Do we really discover new items in sorted order, by the way?  In a
single diff invocation made inside collect_changed_submodules() for
one commit in the superproject's history, we will grab changed paths
in the pathname order (i.e. sorted); if the superproject's tip commit
touches the submodules at paths A and Z, we will discover these two
paths in sorted order.

But because we are walking the superproject's history to collect all
paths that have been affected in that function, and repeatedly
calling diff as we discover commit in the superproject's history, I
am not sure how well the resulting set of paths would be sorted.

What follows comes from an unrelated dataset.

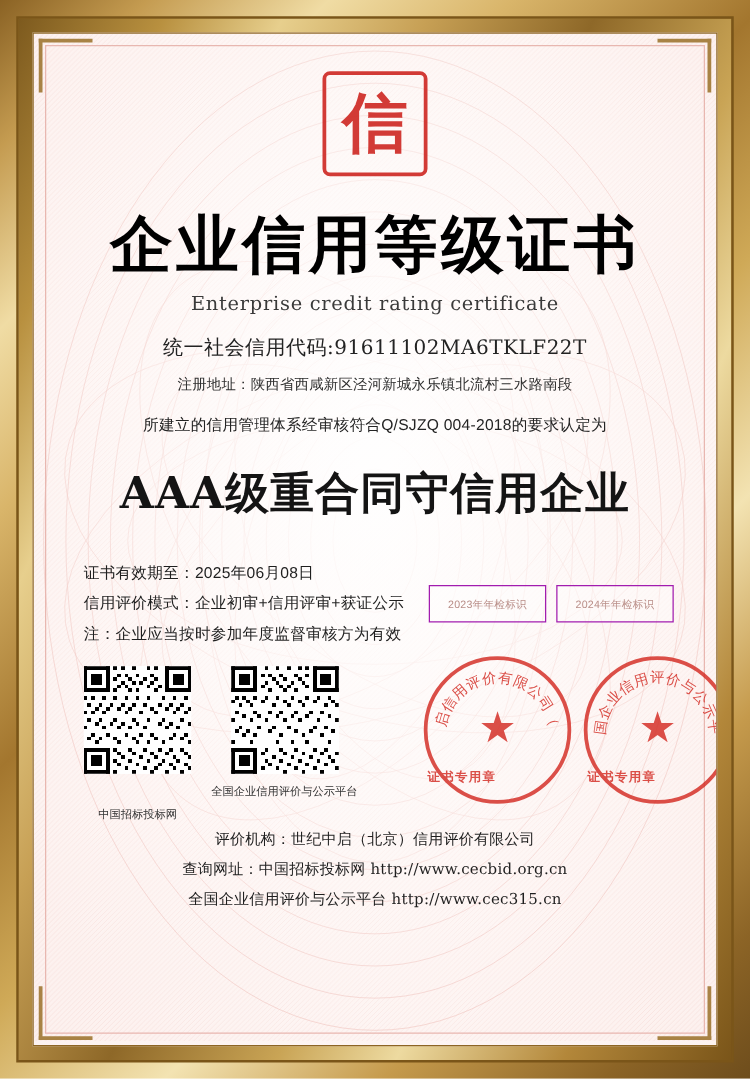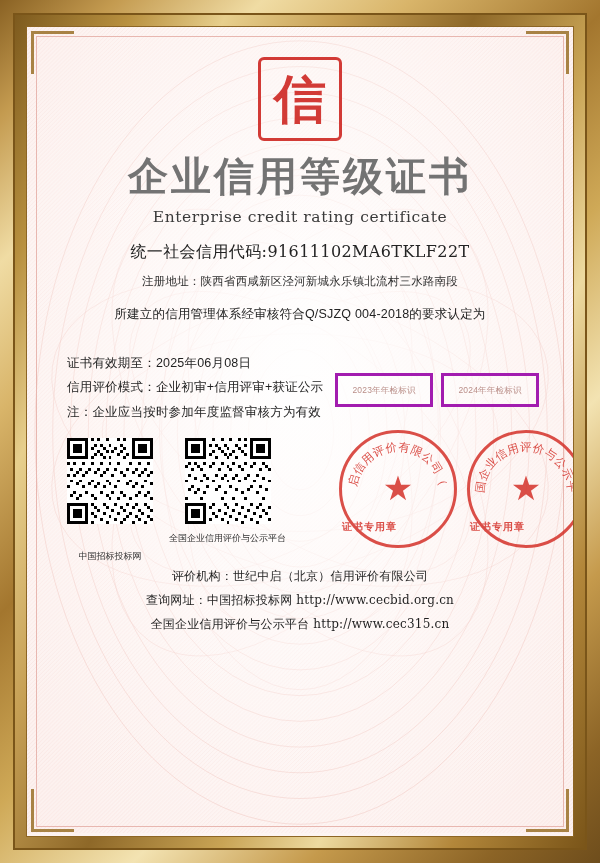"企业信用等级证书" .title-cn { color: #737373 -> #000000; font-size: 40px -> 50px; margin-top: 8px -> 22px }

The tip commit in superproject's history may have modified the
submodule at path X, the parent of that commit may have touched the
submodule at path M, and its parent may have touched the submodule
at path A.  Don't we end up grabbing these paths in that discoverd
order, i.e. X, M and A?

I still think changing it from "insert as we find an item, keeping
the list sorted" to "append all and then sort before we start
looking things up from the result" makes sense, but I do not think
the "we find things in sorted order" is either true, or it would
affect the choice between the two.  A justification to choose the
latter I can think of that makes sense is that we don't have to pay
cost to keep the list sorted while building it because we do not do
any look-up while building the list.

> Signed-off-by: Stefan Beller <sbeller@xxxxxxxxxx>
> ---
>  submodule.c | 3 ++-
>  1 file changed, 2 insertions(+), 1 deletion(-)
>
> diff --git a/submodule.c b/submodule.c
> index d29dfa3d1f5..c6eff7699f3 100644
> --- a/submodule.c
> +++ b/submodule.c
> @@ -1256,7 +1256,7 @@ static int get_next_submodule(struct child_process *cp,
>  		case RECURSE_SUBMODULES_DEFAULT:
>  		case RECURSE_SUBMODULES_ON_DEMAND:
>  			if (!submodule ||
> -			    !unsorted_string_list_lookup(
> +			    !string_list_lookup(
>  					&changed_submodule_names,
>  					submodule->name))
>  				continue;
> @@ -1350,6 +1350,7 @@ int fetch_populated_submodules(struct repository *r,
>  	/* default value, "--submodule-prefix" and its value are added later */
>  
>  	calculate_changed_submodule_paths();
> +	string_list_sort(&changed_submodule_names);
>  	run_processes_parallel(max_parallel_jobs,
>  			       get_next_submodule,
>  			       fetch_start_failure,